Let’s talk blind dates. When you meet your blind date you know 0.7 seconds in whether this is anything or not. Within half an hour of talk, you know for certain if you ever want to see them again for any reason. Meeting the same person in a different context isn’t the same thing at all. You don’t sprint to such large conclusions when meeting Bob from accounting for example.

I’m intrigued by this instant knowing. What the hell is it exactly that we instantly know? In that specific moment where you know: “Absolutely not!” as opposed to “Meh.” or “Maybe”?.  It’s odd, I really don’t know what it is. Little labels identifying things that don’t feel right may float through your mind but I think those are more like questions than answers. The closest I can get is like this: Sorry, you are experiencing network connectivity problems, try resetting your modem.

No Connection. True, but no connection to what? Do we have a molecular binding site for romance? A lock and the wrong key? Honestly, it feels to me like everyone has an invisible elephant loyally plodding after them. When you meet, chemistry is how well the invisible elephants get along.

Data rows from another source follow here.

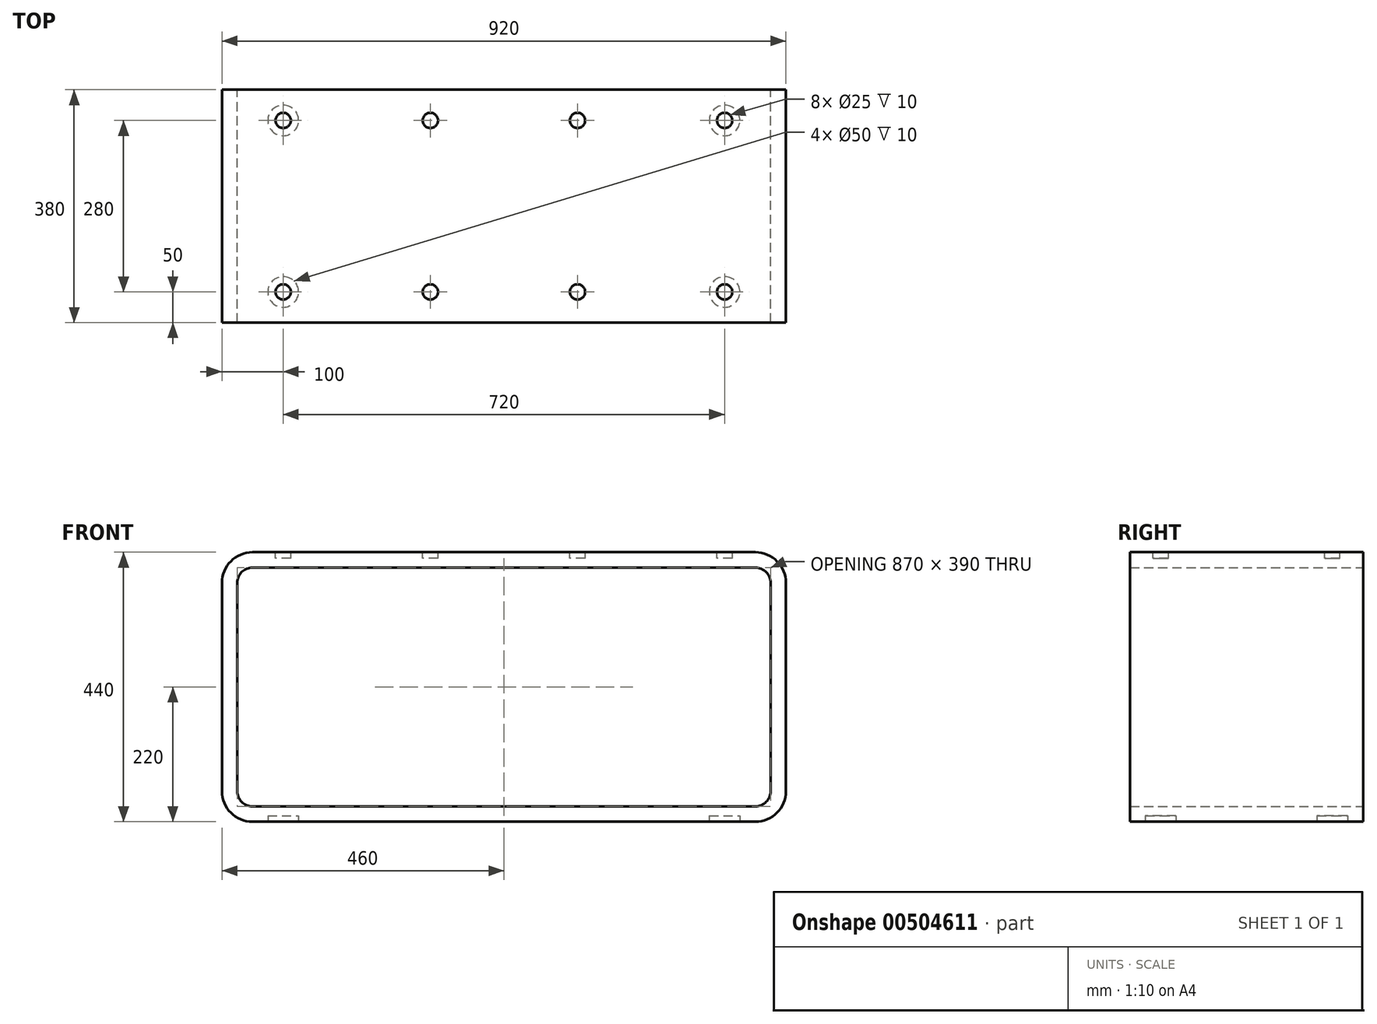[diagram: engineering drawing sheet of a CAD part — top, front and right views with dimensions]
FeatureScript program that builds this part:
annotation { "Feature Type Name" : "Feature", "Feature Type Description" : "" }
export const myFeature = defineFeature(function(context is Context, id is Id, definition is map)
    precondition{}
    {
        {
            var Q0;
            Q0=qCreatedBy(makeId("Front.planeOp"),FACE);
            var sketch = newSketch(context, id + "F0", { "sketchPlane" : qUnion([Q0])});
            skLineSegment(sketch, "E0.bottom", {"start": v(410, -220) * mm, "end": v(-410, -220) * mm});
            skLineSegment(sketch, "E0.top", {"start": v(410, 220) * mm, "end": v(-410, 220) * mm});
            skLineSegment(sketch, "E0.left", {"start": v(460, -170) * mm, "end": v(460, 170) * mm});
            skLineSegment(sketch, "E0.right", {"start": v(-460, -170) * mm, "end": v(-460, 170) * mm});
            skPoint(sketch, "E0.middle", {"position": v(0, 0) * mm});
            skPoint(sketch, "E1.visualSharp", {"position": v(-460, 220) * mm});
            skArc(sketch, "E1.filletArc", {"start": v(-410, 220) * mm, "mid": v(-445.36, 205.36) * mm, "end": v(-460, 170) * mm});
            skPoint(sketch, "E2.visualSharp", {"position": v(-460, -220) * mm});
            skArc(sketch, "E2.filletArc", {"start": v(-460, -170) * mm, "mid": v(-445.36, -205.36) * mm, "end": v(-410, -220) * mm});
            skPoint(sketch, "E3.visualSharp", {"position": v(460, -220) * mm});
            skArc(sketch, "E3.filletArc", {"start": v(410, -220) * mm, "mid": v(445.36, -205.36) * mm, "end": v(460, -170) * mm});
            skPoint(sketch, "E4.visualSharp", {"position": v(460, 220) * mm});
            skArc(sketch, "E4.filletArc", {"start": v(460, 170) * mm, "mid": v(445.36, 205.36) * mm, "end": v(410, 220) * mm});
            skArc(sketch, "E5.0", {"start": v(410, -195) * mm, "mid": v(427.68, -187.68) * mm, "end": v(435, -170) * mm});
            skLineSegment(sketch, "E5.1", {"start": v(435, -170) * mm, "end": v(435, 170) * mm});
            skLineSegment(sketch, "E5.2", {"start": v(410, -195) * mm, "end": v(-410, -195) * mm});
            skArc(sketch, "E5.3", {"start": v(435, 170) * mm, "mid": v(427.68, 187.68) * mm, "end": v(410, 195) * mm});
            skArc(sketch, "E5.4", {"start": v(-435, -170) * mm, "mid": v(-427.68, -187.68) * mm, "end": v(-410, -195) * mm});
            skLineSegment(sketch, "E5.5", {"start": v(-435, -170) * mm, "end": v(-435, 170) * mm});
            skArc(sketch, "E5.6", {"start": v(-410, 195) * mm, "mid": v(-427.68, 187.68) * mm, "end": v(-435, 170) * mm});
            skLineSegment(sketch, "E5.7", {"start": v(410, 195) * mm, "end": v(-410, 195) * mm});
            skSolve(sketch);
        }
        {
            var Q0;
            Q0=makeQuery(id+"F0.imprint","IMPRINT",FACE,{"disambiguationData":[TD([[makeQuery(id+"F0.imprint","IMPRINT",EDGE,{"derivedFrom":sQuery(id+"F0.wireOp",EDGE,"E0.bottom")}),-1.0]])]});
            extrude(context, id + "F1", {"entities" : qUnion([Q0]), "depth" : 380 * mm});
        }
        {
            var Q0;
            Q0=makeQuery(id+"F1.opExtrude","SWEPT_FACE",FACE,{"disambiguationData":[OSD([sQuery(id+"F0.wireOp",EDGE,"E0.bottom")])]});
            var sketch = newSketch(context, id + "F2", { "sketchPlane" : qUnion([Q0])});
            skCircle(sketch, "E6", {"center": v(-360, 330) * mm, "radius": 25 * mm});
            skCircle(sketch, "E7", {"center": v(-360, 50) * mm, "radius": 25 * mm});
            skCircle(sketch, "E8", {"center": v(360, 330) * mm, "radius": 25 * mm});
            skCircle(sketch, "E9", {"center": v(360, 50) * mm, "radius": 25 * mm});
            skSolve(sketch);
        }
        {
            var Q0;
            Q0=makeQuery(id+"F2.imprint","IMPRINT",FACE,{"disambiguationData":[TD([[makeQuery(id+"F2.imprint","IMPRINT",EDGE,{"derivedFrom":sQuery(id+"F2.wireOp",EDGE,"E7")}),1.0]])]});
            var Q1;
            Q1=makeQuery(id+"F2.imprint","IMPRINT",FACE,{"disambiguationData":[TD([[makeQuery(id+"F2.imprint","IMPRINT",EDGE,{"derivedFrom":sQuery(id+"F2.wireOp",EDGE,"E6")}),1.0]])]});
            var Q2;
            Q2=makeQuery(id+"F2.imprint","IMPRINT",FACE,{"disambiguationData":[TD([[makeQuery(id+"F2.imprint","IMPRINT",EDGE,{"derivedFrom":sQuery(id+"F2.wireOp",EDGE,"E8")}),1.0]])]});
            var Q3;
            Q3=makeQuery(id+"F2.imprint","IMPRINT",FACE,{"disambiguationData":[TD([[makeQuery(id+"F2.imprint","IMPRINT",EDGE,{"derivedFrom":sQuery(id+"F2.wireOp",EDGE,"E9")}),1.0]])]});
            extrude(context, id + "F3", {"entities" : qUnion([Q0, Q1, Q2, Q3]), "operationType" : NewBodyOperationType.REMOVE, "oppositeDirection" : true, "depth" : 10 * mm});
        }
        {
            var Q0;
            Q0=makeQuery(id+"F1.opExtrude","SWEPT_FACE",FACE,{"disambiguationData":[OSD([sQuery(id+"F0.wireOp",EDGE,"E0.top")])]});
            var sketch = newSketch(context, id + "F4", { "sketchPlane" : qUnion([Q0])});
            skCircle(sketch, "E10", {"center": v(-360, -50) * mm, "radius": 12.5 * mm});
            skCircle(sketch, "E11", {"center": v(-360, -330) * mm, "radius": 12.5 * mm});
            skPoint(sketch, "E12.centerSnap0", {"position": v(0, -380) * mm});
            skCircle(sketch, "E13", {"center": v(-120, -330) * mm, "radius": 12.5 * mm});
            skCircle(sketch, "E14", {"center": v(-120, -50) * mm, "radius": 12.5 * mm});
            skCircle(sketch, "E15", {"center": v(360, -330) * mm, "radius": 12.5 * mm});
            skCircle(sketch, "E16", {"center": v(120, -330) * mm, "radius": 12.5 * mm});
            skCircle(sketch, "E17", {"center": v(360, -50) * mm, "radius": 12.5 * mm});
            skCircle(sketch, "E18", {"center": v(120, -50) * mm, "radius": 12.5 * mm});
            skSolve(sketch);
        }
        {
            var Q0;
            Q0=makeQuery(id+"F4.imprint","IMPRINT",FACE,{"disambiguationData":[TD([[makeQuery(id+"F4.imprint","IMPRINT",EDGE,{"derivedFrom":sQuery(id+"F4.wireOp",EDGE,"E10")}),1.0]])]});
            var Q1;
            Q1=makeQuery(id+"F4.imprint","IMPRINT",FACE,{"disambiguationData":[TD([[makeQuery(id+"F4.imprint","IMPRINT",EDGE,{"derivedFrom":sQuery(id+"F4.wireOp",EDGE,"E11")}),1.0]])]});
            var Q2;
            Q2=makeQuery(id+"F4.imprint","IMPRINT",FACE,{"disambiguationData":[TD([[makeQuery(id+"F4.imprint","IMPRINT",EDGE,{"derivedFrom":sQuery(id+"F4.wireOp",EDGE,"E13")}),1.0]])]});
            var Q3;
            Q3=makeQuery(id+"F4.imprint","IMPRINT",FACE,{"disambiguationData":[TD([[makeQuery(id+"F4.imprint","IMPRINT",EDGE,{"derivedFrom":sQuery(id+"F4.wireOp",EDGE,"E14")}),1.0]])]});
            var Q4;
            Q4=makeQuery(id+"F4.imprint","IMPRINT",FACE,{"disambiguationData":[TD([[makeQuery(id+"F4.imprint","IMPRINT",EDGE,{"derivedFrom":sQuery(id+"F4.wireOp",EDGE,"E16")}),1.0]])]});
            var Q5;
            Q5=makeQuery(id+"F4.imprint","IMPRINT",FACE,{"disambiguationData":[TD([[makeQuery(id+"F4.imprint","IMPRINT",EDGE,{"derivedFrom":sQuery(id+"F4.wireOp",EDGE,"E18")}),1.0]])]});
            var Q6;
            Q6=makeQuery(id+"F4.imprint","IMPRINT",FACE,{"disambiguationData":[TD([[makeQuery(id+"F4.imprint","IMPRINT",EDGE,{"derivedFrom":sQuery(id+"F4.wireOp",EDGE,"E15")}),1.0]])]});
            var Q7;
            Q7=makeQuery(id+"F4.imprint","IMPRINT",FACE,{"disambiguationData":[TD([[makeQuery(id+"F4.imprint","IMPRINT",EDGE,{"derivedFrom":sQuery(id+"F4.wireOp",EDGE,"E17")}),1.0]])]});
            extrude(context, id + "F5", {"entities" : qUnion([Q0, Q1, Q2, Q3, Q4, Q5, Q6, Q7]), "operationType" : NewBodyOperationType.REMOVE, "oppositeDirection" : true, "depth" : 10 * mm});
        }
    });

The significance of our SET on a blind date is almost literally cosmic: “I might have kids with you”, “I’m meeting my true love”. The overwrought significance of dating gets in the way of dating. You can be completely sensible and have all your ridiculous big expectations, pseudo-expectations, and even ghostly shadow expectations locked away in a big trunk that says “Oh, shut up” on the outside but when you see them, you can’t unknow why you are there. Then 0.7 seconds later you know something kind of fun and sexual could happen but it wouldn’t be worth the awkwardness of extracting yourself later. The rightness is so important to everyone that’s it’s as if an inner representative of your DESTINY steps forward like a humorless secret service agent to check out your date and gives you the tiniest head shake, no.

From across the table, your date’s secret service agent looks hard at you before giving the same little shake. OK, we’re done here…except for two hours of polite talk and an awkward goodnight.